Madeline Robinson Morgan Stratton Morris (August 14, 1906 – December 26, 2007) was an American educator and community leader, based in Chicago. In the 1940s, she created the first Black history curriculum adopted by a large American school district, and published two textbooks for the subject.

==Early life and education==
Robinson was born in Chicago, the daughter of John Henry Robinson and Estella Mae Dixon Robinson. She graduated from Englewood High School and trained for a teaching career at Chicago Normal College, earning her certificate in 1929. She earned a bachelor's degree from Northwestern University in 1936, and a master's degree in education in 1941, also from Northwestern. She pursued further studies at the University of Chicago. She was a member of Phi Delta Kappa, and received the sorority's first national Achievement Award in 1944.
==Career==
Morgan taught in the Chicago Public Schools system from 1933 until she retired in 1968. In 1942, she introduced her first "Supplementary Units for a Course in Social Studies," curriculum prepared for covering Black history in American history classes. They were the first such course materials used in a major American city's schools. Carter G. Woodson praised her work. She also worked on mandatory lessons to build intercultural and interracial cooperation. Stratton was nominated for the 1943 Spingarn Medal for this work. "It is the duty of education to give to youth the knowledge of achievement of persons of all races, creeds and color," she said in 1944. "If books fail in this respect, they are inadequate." In 1945, her work was an impetus for a state law allowing Black history as a classroom subject in Illinois public schools. From 1958 to 1960 she was a member of the Human Rights Committee of the Chicago Board of Education. She wrote two textbooks, Strides Forward and Negroes Who Helped Build America.

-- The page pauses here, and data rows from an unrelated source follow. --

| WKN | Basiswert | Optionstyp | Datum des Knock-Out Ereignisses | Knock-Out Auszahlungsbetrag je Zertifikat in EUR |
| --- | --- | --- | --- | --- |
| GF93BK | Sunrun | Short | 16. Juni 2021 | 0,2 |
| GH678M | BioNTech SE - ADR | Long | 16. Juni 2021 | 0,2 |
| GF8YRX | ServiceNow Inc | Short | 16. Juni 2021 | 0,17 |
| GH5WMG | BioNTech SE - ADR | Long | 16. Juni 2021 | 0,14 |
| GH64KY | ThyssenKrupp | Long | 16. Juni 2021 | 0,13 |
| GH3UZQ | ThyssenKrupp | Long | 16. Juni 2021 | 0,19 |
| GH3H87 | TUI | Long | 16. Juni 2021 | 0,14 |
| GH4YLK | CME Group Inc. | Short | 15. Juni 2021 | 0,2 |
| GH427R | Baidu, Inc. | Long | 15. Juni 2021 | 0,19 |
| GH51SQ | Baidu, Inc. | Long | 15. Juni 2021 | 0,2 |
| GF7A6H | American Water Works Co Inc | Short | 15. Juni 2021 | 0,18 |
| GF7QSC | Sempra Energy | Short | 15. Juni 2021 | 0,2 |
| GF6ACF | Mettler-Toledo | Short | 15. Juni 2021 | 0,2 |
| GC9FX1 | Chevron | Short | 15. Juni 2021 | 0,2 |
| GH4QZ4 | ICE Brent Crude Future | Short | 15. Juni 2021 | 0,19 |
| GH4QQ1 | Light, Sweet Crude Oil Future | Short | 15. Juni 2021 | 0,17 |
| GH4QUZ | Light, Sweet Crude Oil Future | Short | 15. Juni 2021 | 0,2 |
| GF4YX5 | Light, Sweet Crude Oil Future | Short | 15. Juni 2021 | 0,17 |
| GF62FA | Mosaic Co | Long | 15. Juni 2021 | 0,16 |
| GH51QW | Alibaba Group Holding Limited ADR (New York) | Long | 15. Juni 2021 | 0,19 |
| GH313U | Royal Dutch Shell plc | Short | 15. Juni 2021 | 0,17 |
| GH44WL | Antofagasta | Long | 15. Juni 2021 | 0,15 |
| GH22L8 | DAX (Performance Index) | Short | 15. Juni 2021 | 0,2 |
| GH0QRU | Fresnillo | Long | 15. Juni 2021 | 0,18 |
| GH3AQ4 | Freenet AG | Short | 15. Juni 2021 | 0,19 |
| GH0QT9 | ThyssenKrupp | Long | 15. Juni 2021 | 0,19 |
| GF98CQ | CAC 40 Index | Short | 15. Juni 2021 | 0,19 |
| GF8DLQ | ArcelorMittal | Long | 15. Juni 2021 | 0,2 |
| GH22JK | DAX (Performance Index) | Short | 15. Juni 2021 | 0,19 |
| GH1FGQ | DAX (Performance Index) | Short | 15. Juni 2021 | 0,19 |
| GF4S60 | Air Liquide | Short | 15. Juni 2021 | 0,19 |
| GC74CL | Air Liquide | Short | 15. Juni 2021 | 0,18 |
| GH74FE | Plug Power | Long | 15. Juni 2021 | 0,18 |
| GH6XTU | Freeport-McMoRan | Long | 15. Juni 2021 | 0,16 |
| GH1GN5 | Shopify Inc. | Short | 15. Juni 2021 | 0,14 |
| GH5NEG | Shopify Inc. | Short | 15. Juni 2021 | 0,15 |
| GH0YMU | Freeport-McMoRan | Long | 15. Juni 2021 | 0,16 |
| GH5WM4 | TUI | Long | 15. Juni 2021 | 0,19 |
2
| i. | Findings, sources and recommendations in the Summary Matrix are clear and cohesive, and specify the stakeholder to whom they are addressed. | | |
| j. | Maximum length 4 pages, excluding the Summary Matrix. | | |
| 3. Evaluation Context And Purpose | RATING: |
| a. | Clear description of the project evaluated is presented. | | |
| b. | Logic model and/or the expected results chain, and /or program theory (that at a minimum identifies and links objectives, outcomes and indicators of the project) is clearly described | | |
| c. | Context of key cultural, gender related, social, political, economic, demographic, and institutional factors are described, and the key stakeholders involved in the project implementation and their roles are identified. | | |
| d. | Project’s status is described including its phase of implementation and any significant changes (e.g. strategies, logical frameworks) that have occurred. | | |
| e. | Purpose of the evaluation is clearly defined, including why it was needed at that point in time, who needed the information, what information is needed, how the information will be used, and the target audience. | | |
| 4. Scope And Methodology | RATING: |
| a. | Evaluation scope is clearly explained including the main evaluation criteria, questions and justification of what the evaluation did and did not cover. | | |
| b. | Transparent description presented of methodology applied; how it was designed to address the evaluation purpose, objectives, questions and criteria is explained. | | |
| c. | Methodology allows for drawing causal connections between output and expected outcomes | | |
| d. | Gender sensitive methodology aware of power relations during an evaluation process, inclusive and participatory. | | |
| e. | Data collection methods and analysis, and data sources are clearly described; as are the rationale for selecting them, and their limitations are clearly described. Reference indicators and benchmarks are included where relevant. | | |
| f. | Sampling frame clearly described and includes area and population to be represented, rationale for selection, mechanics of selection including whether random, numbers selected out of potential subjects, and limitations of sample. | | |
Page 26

From 1946 to 1948, Stratton was president of Chicago's chapter of the National Council of Negro Women (NCNW). In 1947, she was named to the NCNW's national honor roll of twelve outstanding women, alongside Ingrid Bergman, Marian Anderson, Selma Burke, and Vijaya Lakshmi Pandit. She was invited to the White House for a civil rights conference in 1966. After she retired from school work, she taught education and history courses at the post-secondary level, at Triton College, Mayfair College, Chicago State University, and Governors State University. In 1980, she was a delegate to the Democratic National Convention. In 2003, she gave an oral history interview to "The HistoryMakers" project.

==Publications==
- "Teaching Negro History in Chicago Public Schools" (1943)
- "Chicago School Curriculum Includes Negro Achievements" (1944)
- "Chicago Schools Teach Negro History" (1944)
- Negroes Who Helped Build America (1965)
- Strides Forward: Afro-American Biographies (1973)

==Personal life==
Robinson married three times. She was married to Thomas Morgan from 1926 to 1943; they divorced. She was married to educator Samuel B. Stratton from 1946 to 1972, when he died. She was married to Walter Morris from 1981 to 1983, when he died. She died in 2007, at the age of 101, at her Chicago home. Her papers are in the collection of the Chicago Public Library. A biography of Morris was published in 2022. She was also a prominent figure in Ian Rocksborough-Smith's Black Public History in Chicago (2018), and her photograph appears on the book's cover.